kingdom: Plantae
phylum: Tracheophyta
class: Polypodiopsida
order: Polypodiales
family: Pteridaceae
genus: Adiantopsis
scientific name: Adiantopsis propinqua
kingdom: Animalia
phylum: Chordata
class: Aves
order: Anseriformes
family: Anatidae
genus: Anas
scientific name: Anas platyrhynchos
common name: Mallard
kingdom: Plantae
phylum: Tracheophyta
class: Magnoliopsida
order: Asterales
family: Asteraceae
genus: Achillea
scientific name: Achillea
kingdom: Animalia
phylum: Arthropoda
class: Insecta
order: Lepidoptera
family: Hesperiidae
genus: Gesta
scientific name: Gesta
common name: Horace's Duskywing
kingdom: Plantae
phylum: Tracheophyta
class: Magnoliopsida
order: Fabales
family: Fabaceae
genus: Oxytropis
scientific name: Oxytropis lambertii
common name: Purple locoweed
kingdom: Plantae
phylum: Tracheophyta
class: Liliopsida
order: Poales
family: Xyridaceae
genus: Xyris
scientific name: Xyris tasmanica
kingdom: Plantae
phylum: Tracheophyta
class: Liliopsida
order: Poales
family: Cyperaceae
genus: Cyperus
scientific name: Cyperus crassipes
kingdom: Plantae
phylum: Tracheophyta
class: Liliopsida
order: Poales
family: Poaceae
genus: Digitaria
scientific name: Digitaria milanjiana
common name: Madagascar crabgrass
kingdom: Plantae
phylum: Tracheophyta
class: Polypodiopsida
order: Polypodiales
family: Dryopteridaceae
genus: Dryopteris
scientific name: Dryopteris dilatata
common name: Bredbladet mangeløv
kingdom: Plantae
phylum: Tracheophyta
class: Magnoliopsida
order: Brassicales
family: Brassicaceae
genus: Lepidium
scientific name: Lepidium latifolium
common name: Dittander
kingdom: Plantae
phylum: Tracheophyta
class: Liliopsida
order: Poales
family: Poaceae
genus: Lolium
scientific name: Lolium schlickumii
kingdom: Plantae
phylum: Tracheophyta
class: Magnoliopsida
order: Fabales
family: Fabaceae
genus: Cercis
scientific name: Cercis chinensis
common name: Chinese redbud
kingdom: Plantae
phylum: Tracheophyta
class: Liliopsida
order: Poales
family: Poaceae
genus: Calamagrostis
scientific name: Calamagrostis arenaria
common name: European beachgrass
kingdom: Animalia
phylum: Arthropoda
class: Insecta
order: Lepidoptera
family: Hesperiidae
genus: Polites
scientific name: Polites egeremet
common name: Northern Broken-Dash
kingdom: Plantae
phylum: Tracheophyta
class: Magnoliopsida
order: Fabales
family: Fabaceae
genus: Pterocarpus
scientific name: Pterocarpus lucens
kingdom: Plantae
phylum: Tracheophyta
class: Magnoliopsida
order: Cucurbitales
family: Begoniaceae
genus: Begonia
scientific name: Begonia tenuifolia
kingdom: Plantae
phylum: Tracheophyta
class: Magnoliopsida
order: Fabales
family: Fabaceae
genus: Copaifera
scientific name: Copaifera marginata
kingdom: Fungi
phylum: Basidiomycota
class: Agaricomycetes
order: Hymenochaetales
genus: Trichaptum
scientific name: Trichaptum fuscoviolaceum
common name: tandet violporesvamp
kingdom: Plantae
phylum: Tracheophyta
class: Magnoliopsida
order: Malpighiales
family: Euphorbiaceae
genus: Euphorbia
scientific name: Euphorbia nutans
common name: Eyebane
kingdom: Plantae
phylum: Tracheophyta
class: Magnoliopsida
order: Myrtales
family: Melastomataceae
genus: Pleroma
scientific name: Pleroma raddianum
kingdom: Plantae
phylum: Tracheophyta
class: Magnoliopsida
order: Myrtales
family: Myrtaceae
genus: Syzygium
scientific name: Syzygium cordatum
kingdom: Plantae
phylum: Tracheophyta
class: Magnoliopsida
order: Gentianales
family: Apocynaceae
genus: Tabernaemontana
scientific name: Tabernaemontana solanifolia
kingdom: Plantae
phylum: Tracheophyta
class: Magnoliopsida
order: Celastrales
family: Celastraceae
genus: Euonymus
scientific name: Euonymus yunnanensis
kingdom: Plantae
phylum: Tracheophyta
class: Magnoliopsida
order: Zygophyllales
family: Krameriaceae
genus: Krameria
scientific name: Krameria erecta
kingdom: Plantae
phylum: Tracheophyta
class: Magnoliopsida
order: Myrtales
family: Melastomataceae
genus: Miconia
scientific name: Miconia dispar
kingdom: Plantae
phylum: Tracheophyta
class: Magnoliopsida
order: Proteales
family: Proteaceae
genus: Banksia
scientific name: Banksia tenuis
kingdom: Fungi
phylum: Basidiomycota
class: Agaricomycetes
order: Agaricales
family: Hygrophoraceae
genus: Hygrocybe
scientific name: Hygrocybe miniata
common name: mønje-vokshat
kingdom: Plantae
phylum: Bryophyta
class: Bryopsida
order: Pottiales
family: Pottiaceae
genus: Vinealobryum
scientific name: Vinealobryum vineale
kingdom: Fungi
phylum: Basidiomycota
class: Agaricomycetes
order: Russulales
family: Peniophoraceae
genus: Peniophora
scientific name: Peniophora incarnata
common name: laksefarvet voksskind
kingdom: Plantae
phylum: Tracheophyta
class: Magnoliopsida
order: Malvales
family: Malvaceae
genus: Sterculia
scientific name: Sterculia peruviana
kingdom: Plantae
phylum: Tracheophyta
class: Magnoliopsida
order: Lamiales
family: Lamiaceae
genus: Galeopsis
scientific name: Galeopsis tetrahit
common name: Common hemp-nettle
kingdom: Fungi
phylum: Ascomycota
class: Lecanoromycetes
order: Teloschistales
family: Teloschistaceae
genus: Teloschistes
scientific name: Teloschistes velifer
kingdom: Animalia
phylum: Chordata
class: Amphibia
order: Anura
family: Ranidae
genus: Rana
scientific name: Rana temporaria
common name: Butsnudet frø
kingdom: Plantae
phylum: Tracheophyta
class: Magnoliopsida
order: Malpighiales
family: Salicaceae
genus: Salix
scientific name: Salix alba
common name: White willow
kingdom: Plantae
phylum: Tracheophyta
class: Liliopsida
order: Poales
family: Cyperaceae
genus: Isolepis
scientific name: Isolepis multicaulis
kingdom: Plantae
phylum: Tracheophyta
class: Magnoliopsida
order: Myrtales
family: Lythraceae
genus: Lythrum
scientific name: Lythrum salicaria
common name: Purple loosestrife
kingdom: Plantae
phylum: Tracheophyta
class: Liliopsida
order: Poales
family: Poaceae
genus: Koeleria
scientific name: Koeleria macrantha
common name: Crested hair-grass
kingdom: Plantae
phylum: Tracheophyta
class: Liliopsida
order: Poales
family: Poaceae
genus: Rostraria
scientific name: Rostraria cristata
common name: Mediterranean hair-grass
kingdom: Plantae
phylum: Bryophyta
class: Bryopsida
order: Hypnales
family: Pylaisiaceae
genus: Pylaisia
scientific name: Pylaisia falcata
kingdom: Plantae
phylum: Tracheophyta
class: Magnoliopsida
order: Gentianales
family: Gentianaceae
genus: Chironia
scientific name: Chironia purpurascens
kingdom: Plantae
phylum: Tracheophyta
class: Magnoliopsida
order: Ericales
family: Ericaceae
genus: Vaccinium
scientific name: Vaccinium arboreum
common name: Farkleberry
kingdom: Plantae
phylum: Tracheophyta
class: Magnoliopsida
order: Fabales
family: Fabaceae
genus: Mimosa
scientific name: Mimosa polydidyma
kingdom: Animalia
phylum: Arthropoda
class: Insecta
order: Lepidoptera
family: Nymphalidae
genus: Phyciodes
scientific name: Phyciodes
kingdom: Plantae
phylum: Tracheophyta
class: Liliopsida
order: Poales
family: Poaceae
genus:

- - - - - - -

[EXERCISE DIRECTIONS]
Arrange the lines of the rows above as a numbered list, from the very first line up to and including the line with "scientific name: Gesta". Leave out any blank lines.

[SOLUTION FOR THIS PROBLEM]
1. kingdom: Plantae
2. phylum: Tracheophyta
3. class: Polypodiopsida
4. order: Polypodiales
5. family: Pteridaceae
6. genus: Adiantopsis
7. scientific name: Adiantopsis propinqua
8. kingdom: Animalia
9. phylum: Chordata
10. class: Aves
11. order: Anseriformes
12. family: Anatidae
13. genus: Anas
14. scientific name: Anas platyrhynchos
15. common name: Mallard
16. kingdom: Plantae
17. phylum: Tracheophyta
18. class: Magnoliopsida
19. order: Asterales
20. family: Asteraceae
21. genus: Achillea
22. scientific name: Achillea
23. kingdom: Animalia
24. phylum: Arthropoda
25. class: Insecta
26. order: Lepidoptera
27. family: Hesperiidae
28. genus: Gesta
29. scientific name: Gesta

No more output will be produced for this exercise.